The threat to Apple is three fold:
- Will Apple be able to keep up with the chaotically evolving possibilities and opportunities within rapidly spinning cloud, fintech and consumer tech. I don’t have a clue what tech marvel will emerge next to make our lives better, yet more complex. Apple’s current legislative battles over App costs could send developers to other vectors – if there were any.
- Will Apple be allowed to remain so dominant by the regulators? Already its underpressure from anti-trust laws. Are the courts likely to test Apple’s monopoly on being Apple? The age of tech regulation to control data use is upon us. GDPR and Child Suitability rules are merely the first step.
- Will exponential development of web-enabled products continue – or, have we peaked, or might a new revolution emerge? What if someone makes the smart-phone obsolescent overnight – like the iPod did to the CD Player and Sony Discman? (Or, will Apple just buy up any promising competitors and bury them?)
What I do know is nothing lasts forever. Empires rise and fall. Companies don’t remain in the top 10 for very long.. Apple has already lasted longer than most… But who would bet against Apple today?
Tomorrow.. well that’s a different story….
Five Things To Read This Morning
FT – Climate change risks triggering catastrophic tsunamis, scientist warns
FT – Brevan Howard to “significantly expand” crypto asset push
BBerg – Litecoin Foundation “Screwed Up”, Lee Says of Walmart Snafu
ZH – Endgame Begins: Evergrande Hires Bankruptcy Advisors As Furious Investors Protest Imminent Default.
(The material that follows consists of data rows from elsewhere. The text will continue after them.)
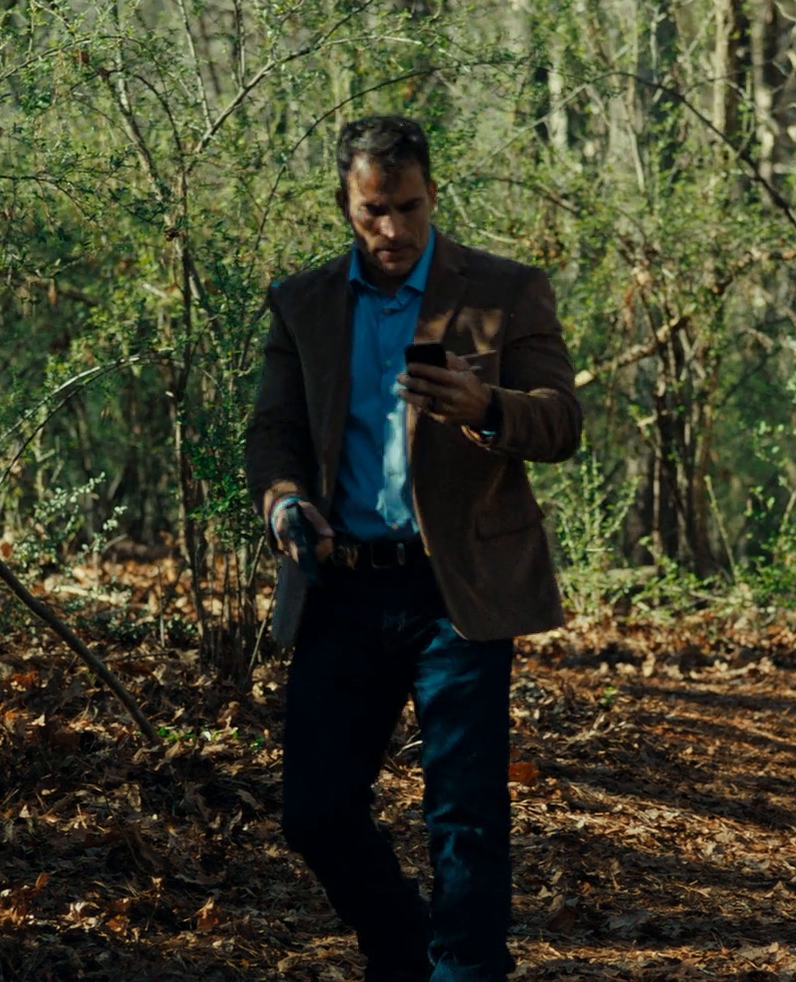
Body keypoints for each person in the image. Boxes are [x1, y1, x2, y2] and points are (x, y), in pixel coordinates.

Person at [244, 115, 582, 982]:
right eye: (373, 211)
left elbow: (561, 422)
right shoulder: (304, 302)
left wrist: (488, 408)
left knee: (465, 813)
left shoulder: (504, 289)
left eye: (408, 207)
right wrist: (284, 501)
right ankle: (404, 951)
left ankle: (467, 971)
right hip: (342, 586)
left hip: (457, 588)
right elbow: (275, 434)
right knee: (315, 811)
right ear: (345, 205)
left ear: (433, 196)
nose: (392, 229)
WSJ – Global Oil Demand to Exceed Pre-Pandemic Levels Next Year, OPEC says
Out of time and back to the day job…
Bill Blain
Strategist – Shard Capital
One interesting avenue to watch will be Apple’s CPU business. For years they’ve built their own cpus for the iPhone which were, and still are the fastest you can get on a mobile device. Their M1 chips for laptops and computers were sublime too, outperforming in terms or raw speed and by far in terms of efficiency, anything Intel or AMD had. There still isn’t a non-Apple laptop that is anywhere near as good as an M1 MacBook, and they’re only going to get better. All of a sudden, everyone is scrambling to make ARM-based processors after the M1 came out and ran rings around their slow, power-hungry X86 processors. What Apple have done with their Apple Silicon has and will disrupt the laptop, pc and server market. It’s also going to bring in much higher profits, as they don’t need to pay Intel or AMD for processor or graphics chips to put in their computers anymore.
Nice
Great piece on Apple and You are a Mac Evangelist.
If you have not read “The Macintosh Way” by Guy Kawasaki strongly recommend do. I will mail you a version from the US since not in print or on a Kindle.
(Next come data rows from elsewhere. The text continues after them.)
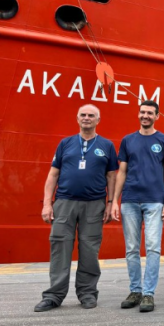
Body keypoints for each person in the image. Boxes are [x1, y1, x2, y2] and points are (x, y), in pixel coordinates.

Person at [34, 104, 118, 312]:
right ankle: (54, 295)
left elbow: (112, 176)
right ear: (77, 118)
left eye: (91, 115)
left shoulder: (107, 145)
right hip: (64, 202)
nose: (87, 118)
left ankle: (87, 293)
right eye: (83, 115)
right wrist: (47, 203)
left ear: (98, 120)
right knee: (60, 246)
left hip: (95, 204)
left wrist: (110, 203)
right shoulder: (66, 143)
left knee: (89, 249)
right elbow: (53, 174)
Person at [111, 100, 164, 313]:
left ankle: (148, 294)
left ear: (157, 116)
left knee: (153, 248)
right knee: (131, 249)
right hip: (129, 200)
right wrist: (114, 201)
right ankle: (135, 290)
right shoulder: (128, 140)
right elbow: (122, 171)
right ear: (138, 115)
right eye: (142, 112)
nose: (145, 115)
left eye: (149, 113)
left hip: (154, 201)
The subtitle is “The art of guerrilla management” which it surely is. It captures the approach of Steve Jobs in perfecting things and product development. Steve Is Right Inside (SIRI) never created anything but IMHO is the Thomas Edison of our time and just like Edison we will be living on his things for a very, very long time.
The Macintosh Way also has the product roll out for the MAC SE as well as Jobs’ approach to centralized approach with dumb devices per se. That is the beauty of the ecosystem that Apple has created and thrived on. Apple also leans into creative destruction which is truly revolutionary while for the last product a bit sad but makes you want the upgrade.